===== DATA

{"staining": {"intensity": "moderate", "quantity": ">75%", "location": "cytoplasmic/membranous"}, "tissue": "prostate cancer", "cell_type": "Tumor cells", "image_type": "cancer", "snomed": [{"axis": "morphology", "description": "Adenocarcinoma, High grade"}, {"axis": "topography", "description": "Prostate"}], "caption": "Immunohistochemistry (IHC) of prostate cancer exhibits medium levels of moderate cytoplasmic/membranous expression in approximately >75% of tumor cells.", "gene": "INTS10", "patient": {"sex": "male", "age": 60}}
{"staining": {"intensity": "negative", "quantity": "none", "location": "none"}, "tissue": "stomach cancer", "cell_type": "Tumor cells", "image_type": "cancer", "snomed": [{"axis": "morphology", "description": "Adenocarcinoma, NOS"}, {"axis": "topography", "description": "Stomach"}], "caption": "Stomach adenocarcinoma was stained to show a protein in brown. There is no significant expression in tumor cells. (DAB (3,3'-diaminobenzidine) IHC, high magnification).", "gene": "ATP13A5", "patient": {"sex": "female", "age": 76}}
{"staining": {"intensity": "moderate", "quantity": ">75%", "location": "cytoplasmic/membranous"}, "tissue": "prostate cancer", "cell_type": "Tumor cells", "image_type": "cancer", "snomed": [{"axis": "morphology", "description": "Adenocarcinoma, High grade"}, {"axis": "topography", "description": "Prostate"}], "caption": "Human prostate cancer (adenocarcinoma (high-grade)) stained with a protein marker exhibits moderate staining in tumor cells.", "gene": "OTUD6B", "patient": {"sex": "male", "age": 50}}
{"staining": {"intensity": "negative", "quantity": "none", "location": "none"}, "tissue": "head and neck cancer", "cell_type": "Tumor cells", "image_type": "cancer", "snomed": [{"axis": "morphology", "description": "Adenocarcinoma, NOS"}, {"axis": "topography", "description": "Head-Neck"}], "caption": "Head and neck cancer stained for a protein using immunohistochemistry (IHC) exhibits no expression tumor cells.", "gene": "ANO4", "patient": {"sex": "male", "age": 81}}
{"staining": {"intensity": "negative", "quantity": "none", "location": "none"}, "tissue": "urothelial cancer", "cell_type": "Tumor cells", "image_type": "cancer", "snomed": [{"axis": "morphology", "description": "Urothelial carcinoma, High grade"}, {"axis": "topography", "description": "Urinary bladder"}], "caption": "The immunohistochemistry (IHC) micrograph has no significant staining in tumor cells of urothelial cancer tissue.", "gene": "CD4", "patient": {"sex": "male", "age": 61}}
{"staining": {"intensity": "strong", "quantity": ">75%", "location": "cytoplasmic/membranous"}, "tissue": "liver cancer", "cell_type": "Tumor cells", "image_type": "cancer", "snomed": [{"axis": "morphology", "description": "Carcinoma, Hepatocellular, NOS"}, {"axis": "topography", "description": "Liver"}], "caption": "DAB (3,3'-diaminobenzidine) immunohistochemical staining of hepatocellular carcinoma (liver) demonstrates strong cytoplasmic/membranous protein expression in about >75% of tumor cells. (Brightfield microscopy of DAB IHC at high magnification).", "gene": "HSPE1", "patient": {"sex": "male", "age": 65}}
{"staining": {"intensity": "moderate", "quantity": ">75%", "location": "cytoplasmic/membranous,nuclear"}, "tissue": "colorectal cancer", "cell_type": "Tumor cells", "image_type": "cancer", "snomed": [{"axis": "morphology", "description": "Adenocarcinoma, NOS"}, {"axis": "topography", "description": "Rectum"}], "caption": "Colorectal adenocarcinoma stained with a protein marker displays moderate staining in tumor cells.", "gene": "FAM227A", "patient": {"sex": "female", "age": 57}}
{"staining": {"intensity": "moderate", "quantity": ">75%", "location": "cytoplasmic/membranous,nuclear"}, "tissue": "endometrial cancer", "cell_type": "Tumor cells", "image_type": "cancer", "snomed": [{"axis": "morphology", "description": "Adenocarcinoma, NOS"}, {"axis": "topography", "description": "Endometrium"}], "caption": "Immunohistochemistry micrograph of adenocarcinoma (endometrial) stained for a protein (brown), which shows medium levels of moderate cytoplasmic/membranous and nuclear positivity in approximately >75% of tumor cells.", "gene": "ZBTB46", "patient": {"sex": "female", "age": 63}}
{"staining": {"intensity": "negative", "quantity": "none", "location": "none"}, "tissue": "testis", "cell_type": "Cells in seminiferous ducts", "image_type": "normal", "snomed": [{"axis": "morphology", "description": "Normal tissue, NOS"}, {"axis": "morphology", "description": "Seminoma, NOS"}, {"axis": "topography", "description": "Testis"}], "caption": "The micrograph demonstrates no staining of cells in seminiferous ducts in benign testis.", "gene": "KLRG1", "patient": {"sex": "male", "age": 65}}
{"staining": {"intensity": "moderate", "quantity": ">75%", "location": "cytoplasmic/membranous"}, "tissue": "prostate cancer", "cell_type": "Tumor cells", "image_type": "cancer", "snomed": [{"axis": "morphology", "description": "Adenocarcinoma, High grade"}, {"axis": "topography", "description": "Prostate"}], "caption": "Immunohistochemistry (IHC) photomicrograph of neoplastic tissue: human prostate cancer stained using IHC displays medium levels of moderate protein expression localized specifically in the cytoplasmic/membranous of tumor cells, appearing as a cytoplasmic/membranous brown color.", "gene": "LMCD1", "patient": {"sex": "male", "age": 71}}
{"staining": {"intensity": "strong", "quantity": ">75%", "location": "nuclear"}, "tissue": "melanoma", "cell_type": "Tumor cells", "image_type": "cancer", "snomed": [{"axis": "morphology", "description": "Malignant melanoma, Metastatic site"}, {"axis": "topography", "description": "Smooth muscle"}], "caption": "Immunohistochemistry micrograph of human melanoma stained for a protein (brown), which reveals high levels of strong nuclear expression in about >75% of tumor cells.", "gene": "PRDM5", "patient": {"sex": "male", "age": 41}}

==========

TASK DESCRIPTION →
Could you reproduce every entry above exactly as written?

TASK ANSWER →
{"staining": {"intensity": "moderate", "quantity": ">75%", "location": "cytoplasmic/membranous"}, "tissue": "prostate cancer", "cell_type": "Tumor cells", "image_type": "cancer", "snomed": [{"axis": "morphology", "description": "Adenocarcinoma, High grade"}, {"axis": "topography", "description": "Prostate"}], "caption": "Immunohistochemistry (IHC) of prostate cancer exhibits medium levels of moderate cytoplasmic/membranous expression in approximately >75% of tumor cells.", "gene": "INTS10", "patient": {"sex": "male", "age": 60}}
{"staining": {"intensity": "negative", "quantity": "none", "location": "none"}, "tissue": "stomach cancer", "cell_type": "Tumor cells", "image_type": "cancer", "snomed": [{"axis": "morphology", "description": "Adenocarcinoma, NOS"}, {"axis": "topography", "description": "Stomach"}], "caption": "Stomach adenocarcinoma was stained to show a protein in brown. There is no significant expression in tumor cells. (DAB (3,3'-diaminobenzidine) IHC, high magnification).", "gene": "ATP13A5", "patient": {"sex": "female", "age": 76}}
{"staining": {"intensity": "moderate", "quantity": ">75%", "location": "cytoplasmic/membranous"}, "tissue": "prostate cancer", "cell_type": "Tumor cells", "image_type": "cancer", "snomed": [{"axis": "morphology", "description": "Adenocarcinoma, High grade"}, {"axis": "topography", "description": "Prostate"}], "caption": "Human prostate cancer (adenocarcinoma (high-grade)) stained with a protein marker exhibits moderate staining in tumor cells.", "gene": "OTUD6B", "patient": {"sex": "male", "age": 50}}
{"staining": {"intensity": "negative", "quantity": "none", "location": "none"}, "tissue": "head and neck cancer", "cell_type": "Tumor cells", "image_type": "cancer", "snomed": [{"axis": "morphology", "description": "Adenocarcinoma, NOS"}, {"axis": "topography", "description": "Head-Neck"}], "caption": "Head and neck cancer stained for a protein using immunohistochemistry (IHC) exhibits no expression tumor cells.", "gene": "ANO4", "patient": {"sex": "male", "age": 81}}
{"staining": {"intensity": "negative", "quantity": "none", "location": "none"}, "tissue": "urothelial cancer", "cell_type": "Tumor cells", "image_type": "cancer", "snomed": [{"axis": "morphology", "description": "Urothelial carcinoma, High grade"}, {"axis": "topography", "description": "Urinary bladder"}], "caption": "The immunohistochemistry (IHC) micrograph has no significant staining in tumor cells of urothelial cancer tissue.", "gene": "CD4", "patient": {"sex": "male", "age": 61}}
{"staining": {"intensity": "strong", "quantity": ">75%", "location": "cytoplasmic/membranous"}, "tissue": "liver cancer", "cell_type": "Tumor cells", "image_type": "cancer", "snomed": [{"axis": "morphology", "description": "Carcinoma, Hepatocellular, NOS"}, {"axis": "topography", "description": "Liver"}], "caption": "DAB (3,3'-diaminobenzidine) immunohistochemical staining of hepatocellular carcinoma (liver) demonstrates strong cytoplasmic/membranous protein expression in about >75% of tumor cells. (Brightfield microscopy of DAB IHC at high magnification).", "gene": "HSPE1", "patient": {"sex": "male", "age": 65}}
{"staining": {"intensity": "moderate", "quantity": ">75%", "location": "cytoplasmic/membranous,nuclear"}, "tissue": "colorectal cancer", "cell_type": "Tumor cells", "image_type": "cancer", "snomed": [{"axis": "morphology", "description": "Adenocarcinoma, NOS"}, {"axis": "topography", "description": "Rectum"}], "caption": "Colorectal adenocarcinoma stained with a protein marker displays moderate staining in tumor cells.", "gene": "FAM227A", "patient": {"sex": "female", "age": 57}}
{"staining": {"intensity": "moderate", "quantity": ">75%", "location": "cytoplasmic/membranous,nuclear"}, "tissue": "endometrial cancer", "cell_type": "Tumor cells", "image_type": "cancer", "snomed": [{"axis": "morphology", "description": "Adenocarcinoma, NOS"}, {"axis": "topography", "description": "Endometrium"}], "caption": "Immunohistochemistry micrograph of adenocarcinoma (endometrial) stained for a protein (brown), which shows medium levels of moderate cytoplasmic/membranous and nuclear positivity in approximately >75% of tumor cells.", "gene": "ZBTB46", "patient": {"sex": "female", "age": 63}}
{"staining": {"intensity": "negative", "quantity": "none", "location": "none"}, "tissue": "testis", "cell_type": "Cells in seminiferous ducts", "image_type": "normal", "snomed": [{"axis": "morphology", "description": "Normal tissue, NOS"}, {"axis": "morphology", "description": "Seminoma, NOS"}, {"axis": "topography", "description": "Testis"}], "caption": "The micrograph demonstrates no staining of cells in seminiferous ducts in benign testis.", "gene": "KLRG1", "patient": {"sex": "male", "age": 65}}
{"staining": {"intensity": "moderate", "quantity": ">75%", "location": "cytoplasmic/membranous"}, "tissue": "prostate cancer", "cell_type": "Tumor cells", "image_type": "cancer", "snomed": [{"axis": "morphology", "description": "Adenocarcinoma, High grade"}, {"axis": "topography", "description": "Prostate"}], "caption": "Immunohistochemistry (IHC) photomicrograph of neoplastic tissue: human prostate cancer stained using IHC displays medium levels of moderate protein expression localized specifically in the cytoplasmic/membranous of tumor cells, appearing as a cytoplasmic/membranous brown color.", "gene": "LMCD1", "patient": {"sex": "male", "age": 71}}
{"staining": {"intensity": "strong", "quantity": ">75%", "location": "nuclear"}, "tissue": "melanoma", "cell_type": "Tumor cells", "image_type": "cancer", "snomed": [{"axis": "morphology", "description": "Malignant melanoma, Metastatic site"}, {"axis": "topography", "description": "Smooth muscle"}], "caption": "Immunohistochemistry micrograph of human melanoma stained for a protein (brown), which reveals high levels of strong nuclear expression in about >75% of tumor cells.", "gene": "PRDM5", "patient": {"sex": "male", "age": 41}}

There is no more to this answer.